Wednesday, September 29, 2010

Favorite picture that represents my life at this moment.....


Ok, so I really have been trying to simplify my life, but somehow I cannot shake DRAMA...it pervades every aspect of my life.  Well, that is sorta bullshit.  I am Drama personified and all drama is magnetically drawn to me like a moth to a flame...It seems like it anyway.  But really I like this picture because of the awesome accessories....

Dead Fish Not Floating

Somedays I feel like my life is some big joke that exists primarily for the amusement of others.  On a good day I can laugh about the absurdities in my life...other days not so much.  Yesterday sucked, but maybe I will write about that another time.  Today I woke up on a mission to complete a lot of stuff (see yesterday someone who shall not be named told me I don't do enough - oh yeah that is another story)...so I hopped out of bed at 4am and ran downstairs to do some laundry and dishes.  When I got downstairs I was greeted by Georgia's dead fish stuck under a cement basketball decoration (which I am sure was greatly enjoyed by her fish, whatever his name was).  What the hell - did it drown? LOL...I am not sure how it got caught smushed up against the glass next to this basketball, but it did.  I thought dead fish floated - not this one.  Yesterday Georgia and Braden were washing the fish bowl with what seemed like an inordinate amount of soap.  I cautioned them to rinse it REALLY well.  I doubt that really had anything to do with whats-its-name's death...I didn't want to touch it so I moved the fishbowl to the table and sat at the counter and did my grading.  I thought about putting it in Georgia's room and letting her discover it, but that did not seem right.  I thought about flushing it down the toilet...I didn't.  When Georgia woke up I told her that something sad had happened.  She cried - she decided she wanted to bury it in the backyard (later, after school), then she got out of bed and took a shower.  I still have to get the fish out of the bowl.  Yuck.  Dead fish not floating.

Halle, Halle Blackberry

I went out Friday night with a group of friends.  While I was out having fun I misplaced my blackberry.  When I woke up on Saturday I was panic stricken that I could not find my phone.  I realized that it was a bit absurd to be SOOOOO upset, but my blackberry makes me feel like I have a little bit of control over my life even though a lot of what I have to do is determined by my four kids and my job.  Having my blackberry allows me to keep on top of my email and be reachable if my kids need me.  Ok, honestly I also get to SOCIALIZE if I have it and apparently I am a social being.  I get to check my facebook and I get to email with friends throughout the day even if I have to drive three hours to get my kids to and from school (of course not when I am actually driving) or whatever other inane things I need to be doing...When I stayed home with my kids I used to talk on the phone nonstop.  I don't like talking on the phone anymore, but I do like texting, emailing, facebooking about my life, reading the responses and keeping connected with what is going on in my friends' lives.  When I am having a good or bad day I like putting it out there and receiving the reactions - they often make me laugh and make it easier for me to move through the day.
I was a bit perplexed about how out of sorts I felt without it.  I was slightly shocked that I replaced it within 24 hours (albeit with a preowned one) and that it was in my hands by Monday at 6 (SIGH HAPPILY).  I now have insurance on my blackberry....7 bucks a month, but I realize now having insurance gives me peace of mind.  I am not sure how I feel about an object having that much importance in my life, but I am embracing the reality of it.  She is important to me and SO I am naming her.  I posted about the need for a name on facebook and my friends and I have determined that she shall be christened Halle, Halle Blackberry.  I hope we have a long and fruitful relationship....and if you need to judge me for it - oh well.  When I start naming my clothing - I will be worried and seek intervention...promise. 

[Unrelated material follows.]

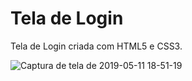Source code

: # Tela de Login

Tela de Login criada com HTML5 e CSS3.

![Captura de tela de 2019-05-11 18-51-19](https://user-images.githubusercontent.com/27355729/57583424-dfd23800-74a6-11e9-9f7a-fe4a119f0c53.png)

Tuesday, September 21, 2010

What a ride....

I am teaching Freshman Seminar, Self and World for the first time...My bright idea for this course was for everyone to blog about their freshman journey....Clearly, this is not my freshman journey persay...But it is my first personal blog and it is my first time teaching this course.  Originally I thought that we would just have a classroom blog, but through discussion in class we decided to add a personal blog to the mix instead of journaling in a notebook.  Of course, one of my students wondered why I was not blogging too...Since I am a team player -  I am going along for the ride and because of this student, and she knows who she is, I am creating my personal blog.  I will admit that a friend of mine has been bugging me to start a blog as well, so I have been contemplating beginning a blog for a while.   Apparently my life or my take on my life seems to be ripe fodder for a blog.  We will see.  Irregardless, I love to learn and if my students are figuring this blogging thing out...well I should too.
I love my job.  I actually feel excited when I walk into TC3 and honestly look forward to seeing my students almost each and every day (I am human, so sometimes I am over it, just like they are over me :)).  My wish for each of my students is that they will get to figure out what they are passionate about and get to do it everyday.  One of my favorite things about teaching at TC3 is learning about the stories of my students.  Each and every one has a story that makes them unique.  I consider it my job to help them embrace who they are and harness their personal power as they set out to accomplish their goals.  I am constantly surprised and impressed by what we have all endured and what we are capable of accomplishing when we put our minds to it.
In addition to being passionate about my job and consequently the success of my students, I am a MOM....I have four children; Harrison, Wally, Braden and Georgia.  I was able to stay home with them for about ten years and only went to work full time about two years ago.  It has been a big adjustment for all of us and is constantly a juggling act, but I think it is good for them to see me working hard at a job I enjoy and more importantly one that adds meaning to my life.